(Records contained in a dataset)
BEGIN

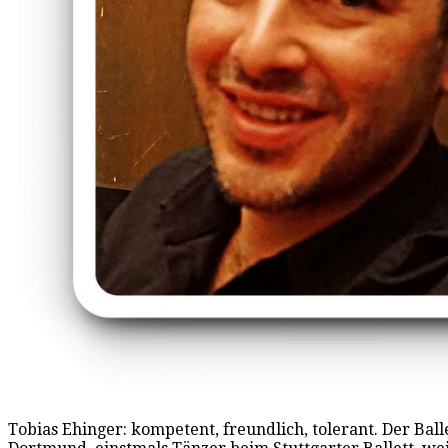
Tobias Ehinger: kompetent, freundlich, tolerant. Der Bal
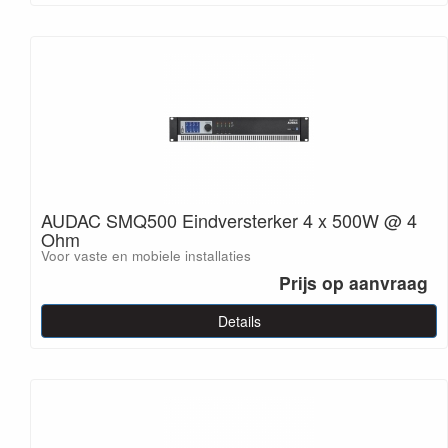
AUDAC SMQ500 Eindversterker 4 x 500W @ 4
Ohm
Voor vaste en mobiele installaties
Prijs op aanvraag
Details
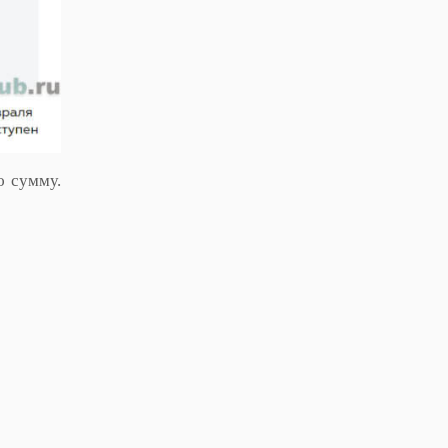
ю сумму.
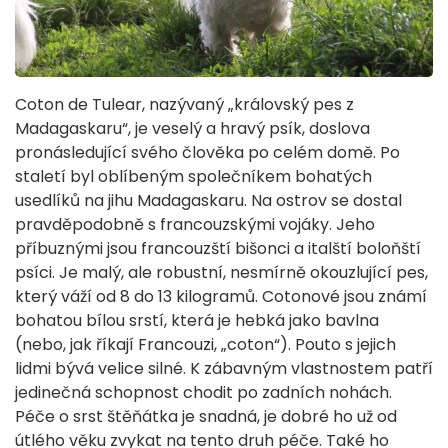
Coton de Tulear, nazývaný „královský pes z
Madagaskaru“, je veselý a hravý psík, doslova
pronásledující svého člověka po celém domě. Po
staletí byl oblíbeným společníkem bohatých
usedlíků na jihu Madagaskaru. Na ostrov se dostal
pravděpodobně s francouzskými vojáky. Jeho
příbuznými jsou francouzští bišonci a italští boloňští
psíci. Je malý, ale robustní, nesmírně okouzlující pes,
který váží od 8 do 13 kilogramů. Cotonové jsou známí
bohatou bílou srstí, která je hebká jako bavlna
(nebo, jak říkají Francouzi, „coton“). Pouto s jejich
lidmi bývá velice silné. K zábavným vlastnostem patří
jedinečná schopnost chodit po zadních nohách.
Péče o srst štěňátka je snadná, je dobré ho už od
útlého věku zvykat na tento druh péče. Také ho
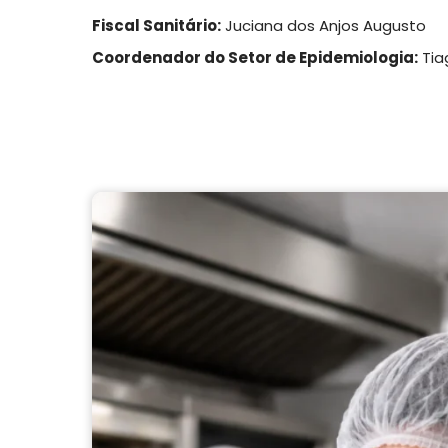
Fiscal Sanitário:
Juciana dos Anjos Augusto
Coordenador do Setor de Epidemiologia:
Tiag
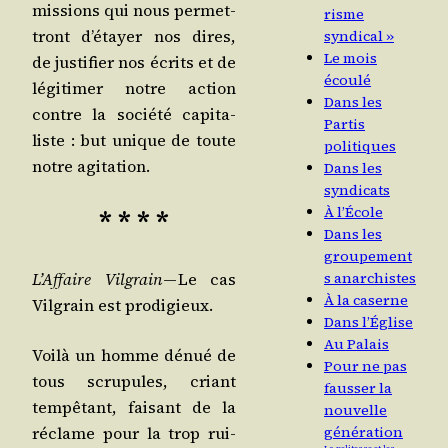
mis­sions qui nous per­met­
risme
tront d’é­tayer nos dires,
syndical »
Le mois
de jus­ti­fier nos écrits et de
écoulé
légi­ti­mer notre action
Dans les
contre la socié­té capi­ta­
Partis
liste : but unique de toute
politiques
notre agitation.
Dans les
syndicats
À l’École
* * * *
Dans les
groupement
L’Af­faire Vil­grain
— Le cas
s anarchistes
À la caserne
Vil­grain est prodigieux.
Dans l’Église
Au Palais
Voi­là un homme dénué de
Pour ne pas
tous scru­pules, criant
fausser la
tem­pê­tant, fai­sant de la
nouvelle
réclame pour la trop rui­
génération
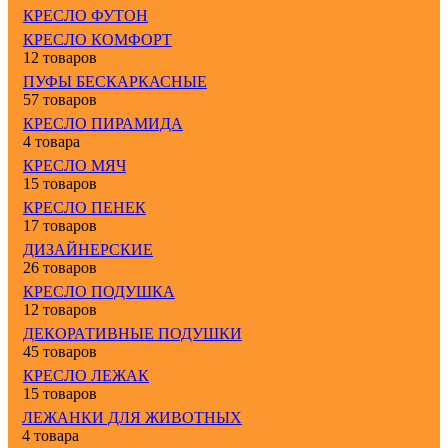
КРЕСЛО ФУТОН
КРЕСЛО КОМФОРТ
12 товаров
ПУФЫ БЕСКАРКАСНЫЕ
57 товаров
КРЕСЛО ПИРАМИДА
4 товара
КРЕСЛО МЯЧ
15 товаров
КРЕСЛО ПЕНЕК
17 товаров
ДИЗАЙНЕРСКИЕ
26 товаров
КРЕСЛО ПОДУШКА
12 товаров
ДЕКОРАТИВНЫЕ ПОДУШКИ
45 товаров
КРЕСЛО ЛЕЖАК
15 товаров
ЛЕЖАНКИ ДЛЯ ЖИВОТНЫХ
4 товара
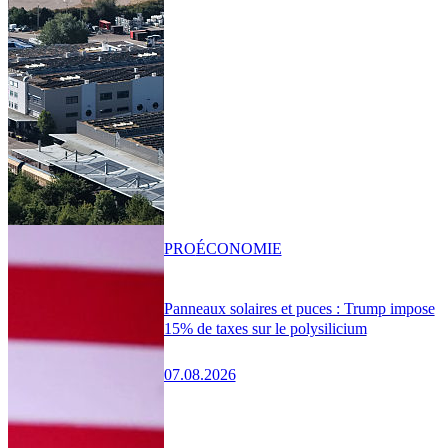
PRO
ÉCONOMIE
Panneaux solaires et puces : Trump impose
15% de taxes sur le polysilicium
07.08.2026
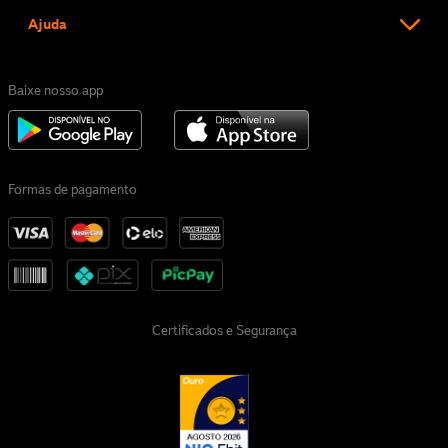
Ajuda
Baixe nosso app
Formas de pagamento
Certificados e Segurança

END

Leave the pictures out and print the records above exactly as they stand.

Tobias Ehinger: kompetent, freundlich, tolerant. Der Bal
AUDAC SMQ500 Eindversterker 4 x 500W @ 4
Ohm
Voor vaste en mobiele installaties
Prijs op aanvraag
Details
ю сумму.
Coton de Tulear, nazývaný „královský pes z
Madagaskaru“, je veselý a hravý psík, doslova
pronásledující svého člověka po celém domě. Po
staletí byl oblíbeným společníkem bohatých
usedlíků na jihu Madagaskaru. Na ostrov se dostal
pravděpodobně s francouzskými vojáky. Jeho
příbuznými jsou francouzští bišonci a italští boloňští
psíci. Je malý, ale robustní, nesmírně okouzlující pes,
který váží od 8 do 13 kilogramů. Cotonové jsou známí
bohatou bílou srstí, která je hebká jako bavlna
(nebo, jak říkají Francouzi, „coton“). Pouto s jejich
lidmi bývá velice silné. K zábavným vlastnostem patří
jedinečná schopnost chodit po zadních nohách.
Péče o srst štěňátka je snadná, je dobré ho už od
útlého věku zvykat na tento druh péče. Také ho
Fiscal Sanitário:
Juciana dos Anjos Augusto
Coordenador do Setor de Epidemiologia:
Tiag
mis­sions qui nous per­met­
risme
tront d’é­tayer nos dires,
syndical »
Le mois
de jus­ti­fier nos écrits et de
écoulé
légi­ti­mer notre action
Dans les
contre la socié­té capi­ta­
Partis
liste : but unique de toute
politiques
notre agitation.
Dans les
syndicats
À l’École
* * * *
Dans les
groupement
L’Af­faire Vil­grain
— Le cas
s anarchistes
À la caserne
Vil­grain est prodigieux.
Dans l’Église
Au Palais
Voi­là un homme dénué de
Pour ne pas
tous scru­pules, criant
fausser la
tem­pê­tant, fai­sant de la
nouvelle
réclame pour la trop rui­
génération
КРЕСЛО ФУТОН
КРЕСЛО КОМФОРТ
12 товаров
ПУФЫ БЕСКАРКАСНЫЕ
57 товаров
КРЕСЛО ПИРАМИДА
4 товара
КРЕСЛО МЯЧ
15 товаров
КРЕСЛО ПЕНЕК
17 товаров
ДИЗАЙНЕРСКИЕ
26 товаров
КРЕСЛО ПОДУШКА
12 товаров
ДЕКОРАТИВНЫЕ ПОДУШКИ
45 товаров
КРЕСЛО ЛЕЖАК
15 товаров
ЛЕЖАНКИ ДЛЯ ЖИВОТНЫХ
4 товара
PRO
ÉCONOMIE
Panneaux solaires et puces : Trump impose
15% de taxes sur le polysilicium
07.08.2026
Ajuda
Baixe nosso app
Formas de pagamento
Certificados e Segurança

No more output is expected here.